Atlanta City Council President Felicia A. Moore was next to speak, reading from a Feb. 25 proclamation recognizing the life and work of Eva Schloss, signed by herself, the 15 other city council members and Atlanta Mayor Keisha Lance Bottoms. Lance Bottoms also sent a letter, which Sollish read aloud.

The Atlanta Jewish Boys Choir performs heartwarming renditions of Ani Maamin and Am Yisrael Chai.

The Atlanta Jewish Boys Choir shocked the crowd, taking the stage alongside Rabbi Jake, performing “Ani Maamin” and “Am Yisrael Chai.”

Then it was time for the main event. Schloss took the stage alongside Atlanta Interfaith Broadcasters Producer Audrey Galex, who directed the conversation with brief questions, allowing Schloss to share her story.

Schloss began before the war itself, with the story of her parents first meeting — it seemed to be love at first sight — and their flight from Austria to Belgium, where she first met Frank.

“She was so full of stories, … and by 11 she was already interested in boys. When I told her I had a brother, she asked, ‘When can I meet him?’” Schloss said, drawing laughter from the crowd. “I looked up to her because I realized she had no inhibitions and was very free.”

She recounted the Nazi invasion and the increasing danger as people went missing. At that point, her family went into hiding, Schloss with her mother,  and her father and brother Heinz, separately, because apartments were small, and it was better to play the odds.

Like many Jewish families, Schloss’s was betrayed in 1942, in their case by a Dutch nurse, ultimately leading to their capture, detention and trip to Auschwitz.

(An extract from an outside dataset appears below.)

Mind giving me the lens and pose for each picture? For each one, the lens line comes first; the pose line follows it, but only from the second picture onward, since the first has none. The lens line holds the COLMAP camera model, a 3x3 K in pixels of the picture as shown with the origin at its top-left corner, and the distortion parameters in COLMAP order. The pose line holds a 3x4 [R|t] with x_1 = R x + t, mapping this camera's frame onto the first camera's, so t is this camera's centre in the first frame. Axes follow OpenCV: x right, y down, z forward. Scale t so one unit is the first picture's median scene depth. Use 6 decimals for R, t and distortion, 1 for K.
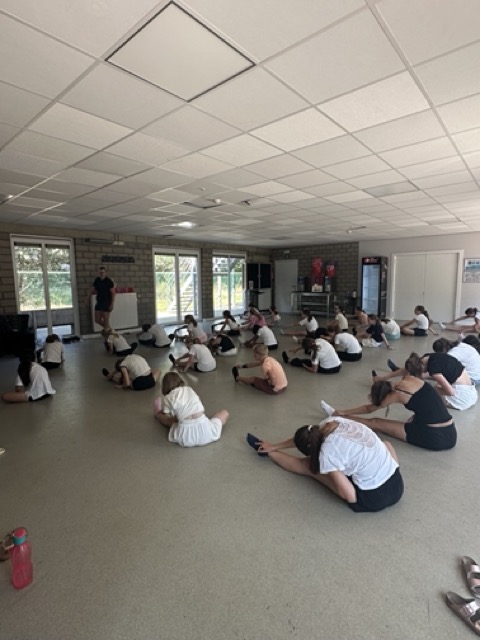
lens RADIAL K [[336.0, 0, 240.0], [0, 336.0, 320.0], [0, 0, 1]] dist [-0.000616, -0.000092]
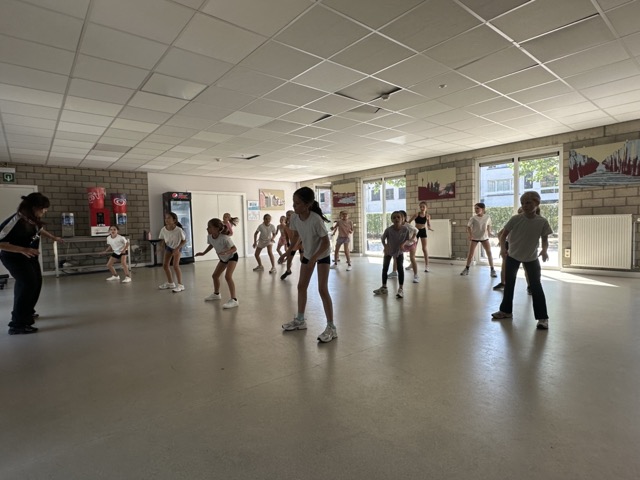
lens RADIAL K [[346.0, 0, 320.0], [0, 346.0, 240.0], [0, 0, 1]] dist [-0.001161, -0.000959]
pose [[0.158138, -0.050471, 0.986126, -0.463747], [0.132569, 0.990736, 0.029447, -0.040577], [-0.978477, 0.126073, 0.163364, 0.507579]]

Audrey Galex directed the conversation, probing Eva Schloss with questions about her story, her friendship with Anne Frank and her life after liberation.

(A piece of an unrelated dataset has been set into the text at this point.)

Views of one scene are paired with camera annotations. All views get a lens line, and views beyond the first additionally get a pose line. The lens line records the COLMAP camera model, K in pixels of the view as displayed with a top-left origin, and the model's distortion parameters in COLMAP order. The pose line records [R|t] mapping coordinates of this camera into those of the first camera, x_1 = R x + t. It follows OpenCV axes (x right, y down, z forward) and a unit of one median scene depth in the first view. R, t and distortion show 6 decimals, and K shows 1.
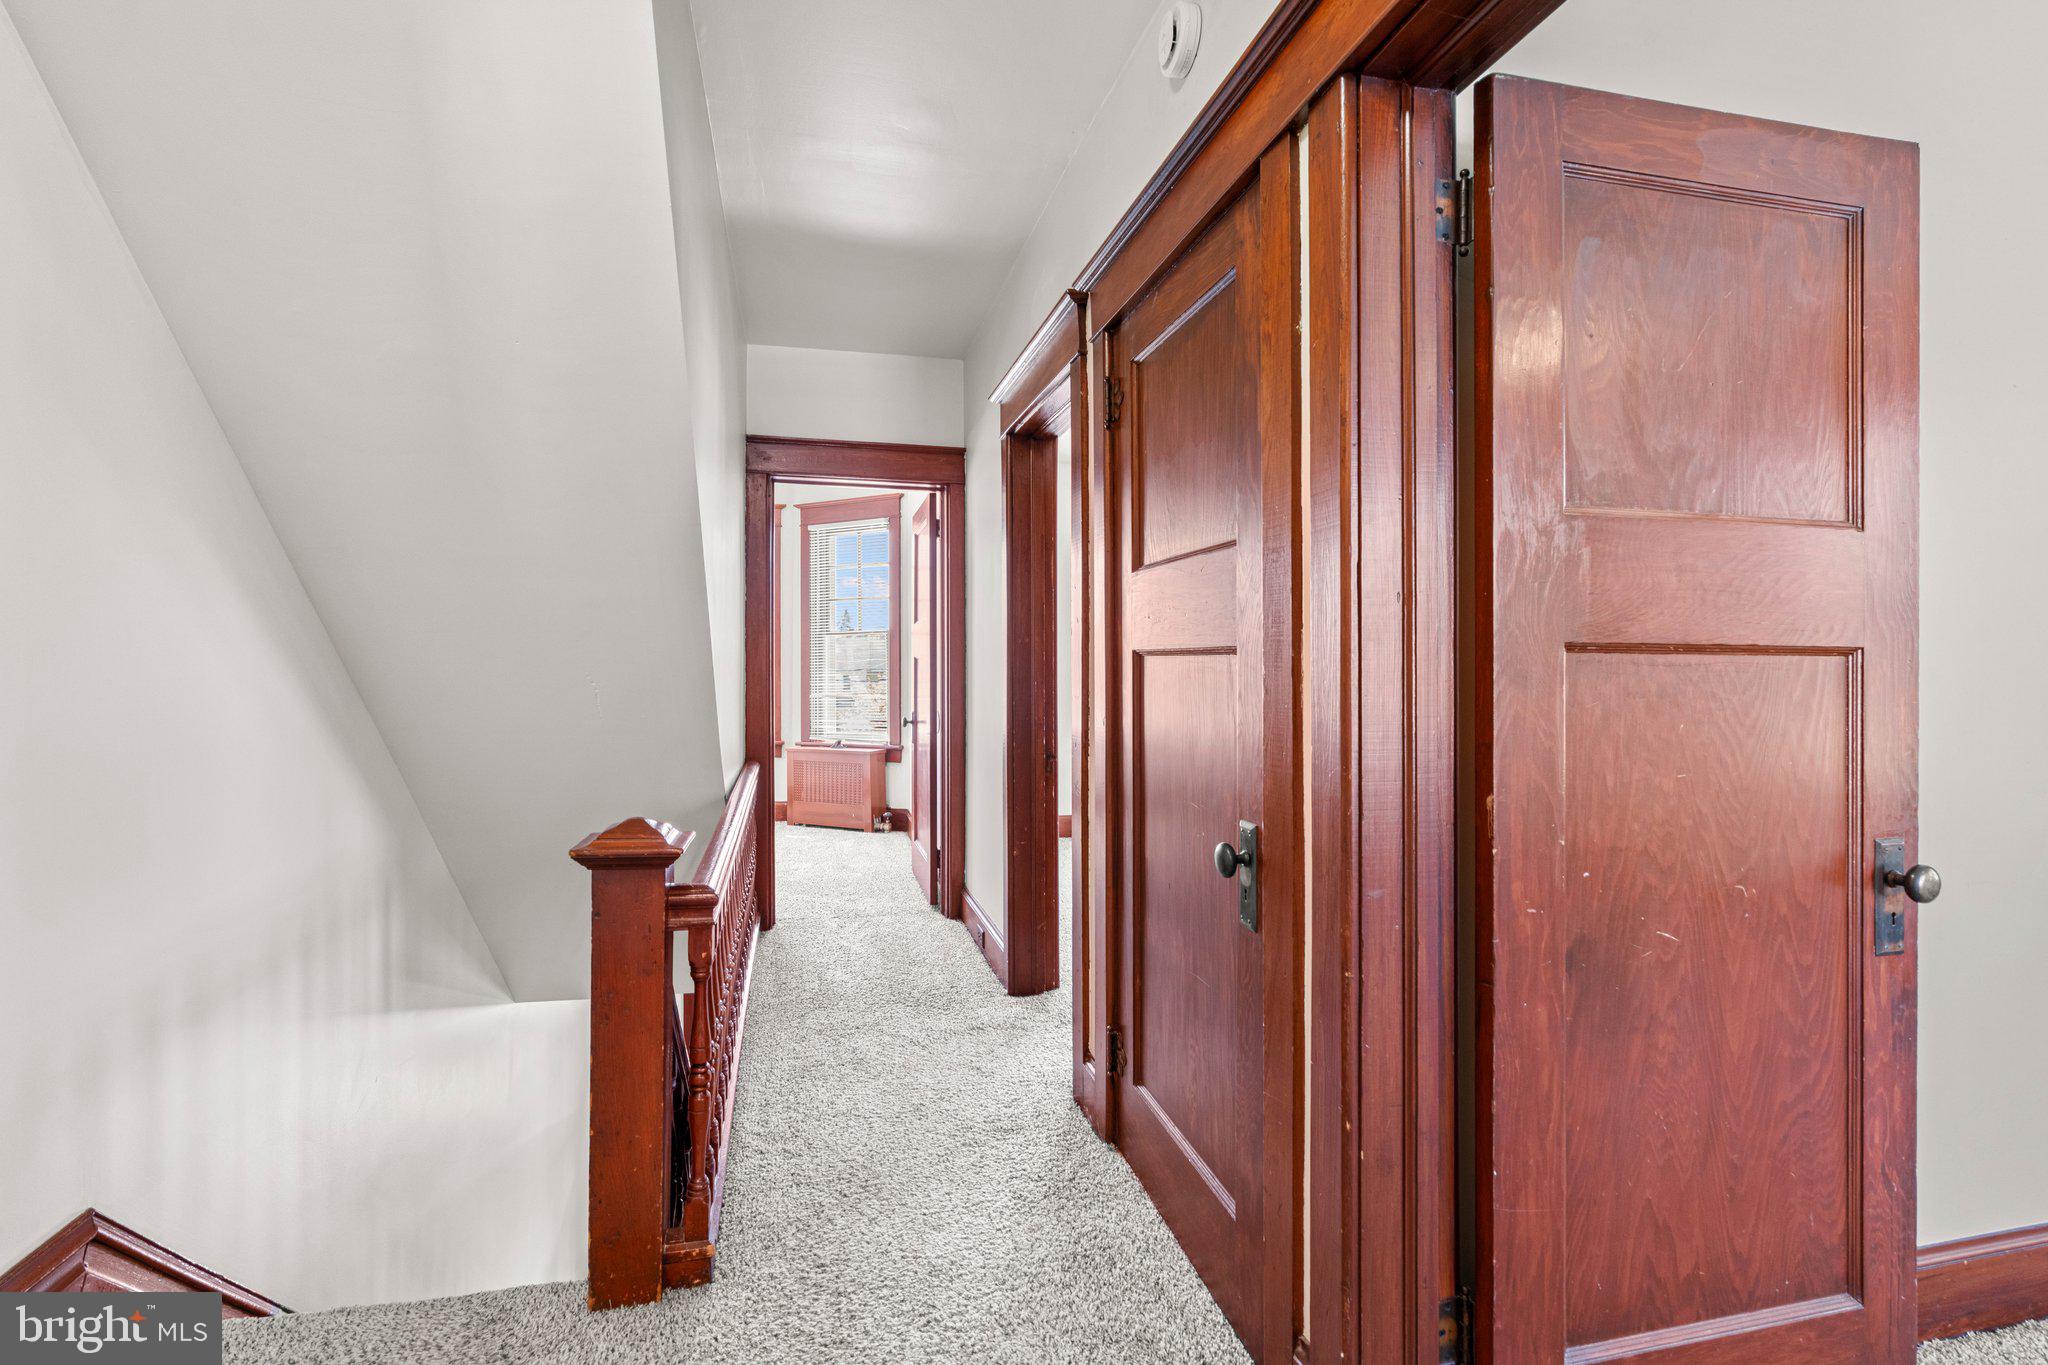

Schloss described the first selection, as infamous Nazi doctor Josef Mengele chose based on appearance alone who would live and who would die.

She then told how she got typhoid from drinking unclean water, and her mother’s desire for her to go to the camp’s hospital, a ruse for Mengele to experiment on girls, and how a cousin stopped them from going and snuck out what she needed in order to recover.

In one of the more heartbreaking moments of her story, Schloss detailed how another selection was made, and she was forced to watch as her mother was assigned to the wrong side. Eva believed her dead, only to find out later that the same cousin, Mimi, who had helped her, had managed to save her mother.

“My mother had said, ‘I’m ready to die, but please let my children survive,’” Schloss said. “She was 40 years old.”

While she and her mother survived, her brother and father were not so lucky, as she would find out later running into Otto Frank, Anne’s father, once again.

“The first question Otto asked me was if I’d seen his wife or his daughter, and I hadn’t, and he told me he’d seen my brother and father, but they’d gone with the Germans,” she said. “At that point I didn’t know about the death marches.”

She also detailed her process of returning to a semi-normal world after the Russian liberation of Auschwitz. She began working as a photographer while still in school and met her late husband, initially rejecting his proposal so she could return home to her mother. But she later accepted it after learning Otto and her mother had also fallen for each other.

She concluded by explaining that, while she is not very religious, she makes an effort to go to synagogue on Saturdays when her busy schedule doesn’t keep her occupied.

“That is what we need: One day of calm and quiet and reflection. We have to be more considerate and think of other people,” Schloss said. “We have become quite rich and yet there are so many people in the street, … We have been given a wonderful planet rich enough to feed everybody, and we should really look around more.”